Between the Anvil and the Hammer: Confronting Culture
In Maxim Dondyuk’s new book, Ukraine’s 2013-2014 civil unrest is rendered as a conflict between shadows and light, snow and fire, two generations, and two layers of culture colliding on the territory of a single country.
We live in an age of confrontation. It wraps itself around us like the plastic wrapping on supermarket food: usually unnecessary, leaving behind a mess and the problem of safe disposal without further harm to the environment.
Maxim Dondyuk knows this from first-hand experience, having lived through the conflict that erupted in his country, Ukraine, in 2013. Starting with mass protests against government moves to ally itself more with Russia than the EU, the conflict developed into a major political crisis.

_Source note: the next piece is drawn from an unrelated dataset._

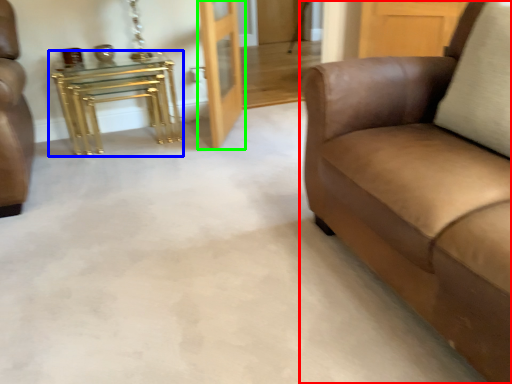
Question: Considering the real-world distances, which object is closest to studio couch (highlighted by a red box)? table (highlighted by a blue box) or door (highlighted by a green box).

Choices:
 (A) table
 (B) door

Answer: (B)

Dondyuk’s photographs of the violent confrontations are extraordinary, transcending the political particularities that gave monstrous birth to what his camera records as a hellish phantasmagoria.
Just as the violence of World War II in eastern Europe possessed a barbarity and level of savagery surpassing what took place in the west of the continent, the confrontations in Ukraine are rendered, through the lens of Dondyuk, as a nightmarish inferno that dwarfs scenes of civil unrest witnessed in other European capitals. What we see is more evocative of the 1942-43 battle of Stalingrad than the 1968 street fights in Paris or the Poll Tax riots in British cities in 1990. The closest comparison would come from distilling the thirty-year conflict of Northern Ireland’s Troubles down to the scale of the three months that rocked Kyiv over the winter of 2013-14.
Features of civic clashes—barricades, fire, smoke, flags—are familiar enough but their presence in Dondyuk’s photobook are resonant of a stark, primitive discord that confronts the very notion of culture as something ennobling. On the streets of Kyiv, state authority and its foundations were contested; law became not an abstract force, but a material one, belonging to the side whose strength would endure and defeat its rivals. What would be decided was the power to decide; the end to be justified by the violence of the means. The present cannot be mortgaged when all that matters is whose force and determination prevails in the here and now of bloody confrontation.
Dondyuk notes Sebastião Salgado as an influence. It shows in his eye for multitudes, his sense of the epic and his depictions of collective endeavour. He is drawn to the massed lines of protestors and police, opposing armies in an urban battlefield; phalanxes of police with black helmets facing protestors in orange hard hats; swirling smoke and night skies lit by fire. With no sense of good guys and bad guys, left wing or right wing, East or West, there is something medieval about the crudity and rawness of the conflict. This accords with Dondyuk’s statement that what he tried to capture was the more “abstract, universal conflict that was playing out, between light and shadow, between the thick black smoke and whiteness of the February snow, and in some sense between good and evil, though it was often impossible to tell which side was which.”
Individuals stand stationary, emblems of the mayhem around them: a young man cowering in fear, desperate for protection as he covers his head; a figure silhouetted in an open space amidst burnt-out buses and continuing fire from riot police; and an almost surreal moment of beauty when a fur-clad member of the Dakh Daughters band, with a double bass in its case strapped on her back, glances backwards on her way to a concert performance on the night of December 21. One wonders if Dondyuk has watched the films of Eisenstein.
The visceral quality of the pictures is also akin to the multimedia effect of a blockbuster movie and this is related to the fact that all the photos were taken with one 35mm lens. The camera is only a few feet away from the subject matter of each image. You should not feel intimidated by a photograph but seeing the tooled-up police and the makeshift weapons of protestors is frightening; the acrid smoke and smell of burnt tyres gets into your throat. The tumult is audible and you can hear the breaking glass of Molotov cocktails.
Maxim Dondyuk did not drop into the city of Kyiv for a day’s shoot. He lives there and he lived the confrontations of that winter of discontent. He attended the first mass rally that took place on the Maidan, the city’s central square a major crossroad, in December 2013: “I felt sure that by the morning the police would clean the entire Maidan. I didn’t have the slightest idea that I would spend the next three months there.” The street battles culminated in the shooting of dozens of unarmed protestors by the police, the fleeing of the fourth President of Ukraine in a helicopter over the border to Russia and a week of public mourning for those who had died.
On one occasion, Dondyuk found himself on the police side of the barricades and spent the rest of the day there, returning a number of times. On whatever side of the battlefield he stood, he remained between the anvil and the hammer and Culture of Confrontation is unflinching testimony to what he saw taking place in his city.